Prédication du 26 décembre 2021

de Dominique Hernandez

La consolation

Lecture : Luc 2, 25-38

Lecture biblique

Luc 2, 25-38

25 Or il y avait à Jérusalem un homme du nom de Syméon. Cet homme était juste et pieux ; il attendait la consolation d’Israël, et l’Esprit saint était sur lui. 
26 Il avait été divinement averti, par l’Esprit saint, qu’il ne verrait pas la mort avant d’avoir vu le Christ du Seigneur. 
27 Il vint au temple, poussé par l’Esprit. Et, comme les parents apportaient l’enfant Jésus pour accomplir à son égard ce qui était en usage d’après la loi, 
28 il le prit dans ses bras, bénit Dieu et dit :

29 Maintenant, Maître, tu laisses ton esclave s’en aller en paix selon ta parole.

30 Car mes yeux ont vu ton salut,

31 celui que tu as préparé devant tous les peuples,

32 lumière pour la révélation aux nations et gloire de ton peuple, Israël.

33 Son père et sa mère s’étonnaient de ce qu’on disait de lui. 
34 Syméon les bénit et dit à Marie, sa mère : Celui-ci est là pour la chute et le relèvement de beaucoup en Israël, et comme un signe qui provoquera la contradiction 
35 — et, toi-même, une épée te transpercera — de sorte que soient révélés les raisonnements de beaucoup.

36 Il y avait aussi une prophétesse, Anne, fille de Phanuel, de la tribu d’Aser. Elle était très avancée en âge. Après avoir vécu sept ans avec son mari depuis sa virginité, 
37 elle était restée veuve ; âgée de quatre-vingt-quatre ans, elle ne s’éloignait pas du temple et prenait part au culte, nuit et jour, par des jeûnes et des prières. 
38 Elle aussi survint à ce moment même ; elle louait Dieu et parlait de l’enfant à tous ceux qui attendaient la rédemption de Jérusalem.

Prédication

Il est rare de lire dans les évangiles autant de détails sur des personnages que nous pouvons en lire au sujet de Syméon et d’Anne. Ces deux figures, qui se tiennent seulement à cet endroit de l’œuvre de Luc, sont riches de précisions qui tracent deux précieux portraits de croyants pour interpréter dans les deux sens du terme notre propre existence devant Dieu.

_Objectif:_
Répondez brièvement, d'après la prédication, aux questions suivantes :
(a) De quelle date la prédication est-elle datée ?
(b) Qu'attendait Syméon ?
(c) Quel âge avait Anne ?

Entrées enregistrées
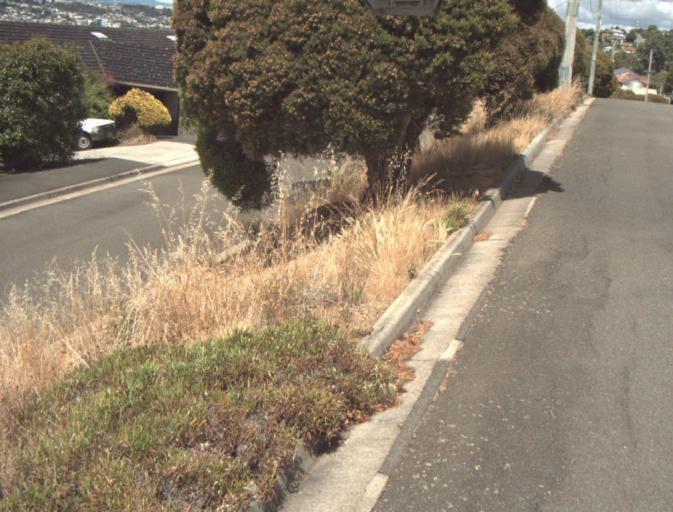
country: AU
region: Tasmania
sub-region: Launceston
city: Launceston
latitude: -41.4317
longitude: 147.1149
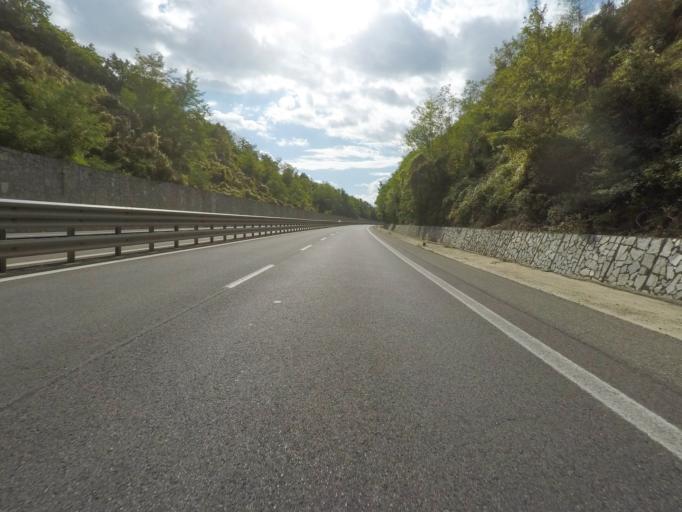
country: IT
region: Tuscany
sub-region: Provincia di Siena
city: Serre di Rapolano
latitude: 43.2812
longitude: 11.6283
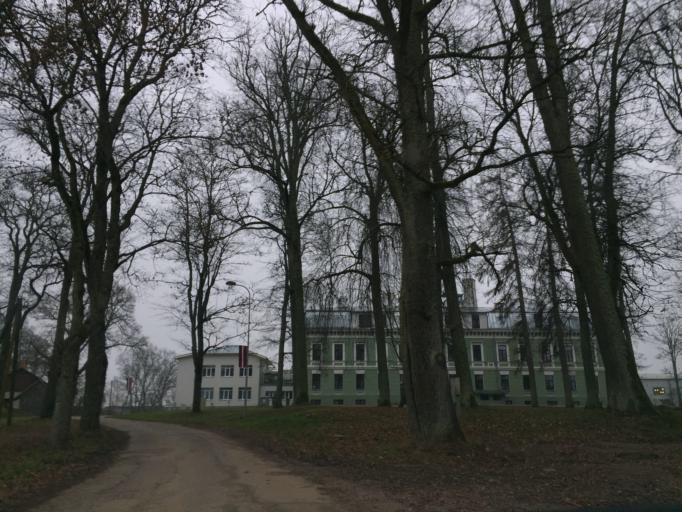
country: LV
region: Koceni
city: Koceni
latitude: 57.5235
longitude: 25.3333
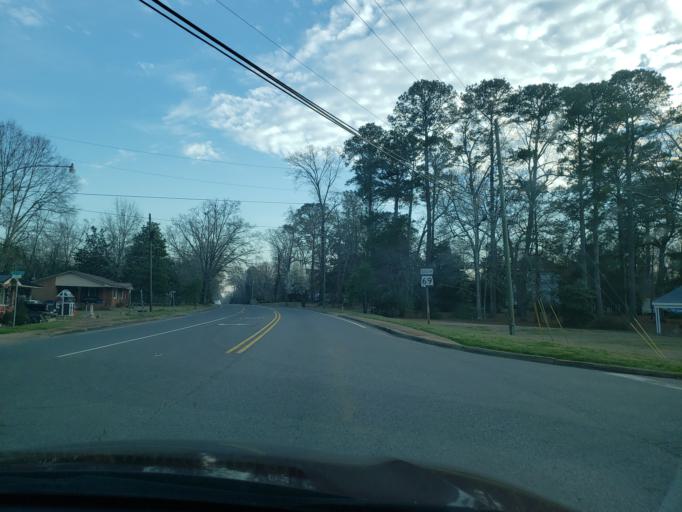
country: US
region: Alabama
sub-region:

_Réponse attendue:_
(a) Du 26 décembre 2021.
(b) La consolation d'Israël.
(c) Quatre-vingt-quatre ans.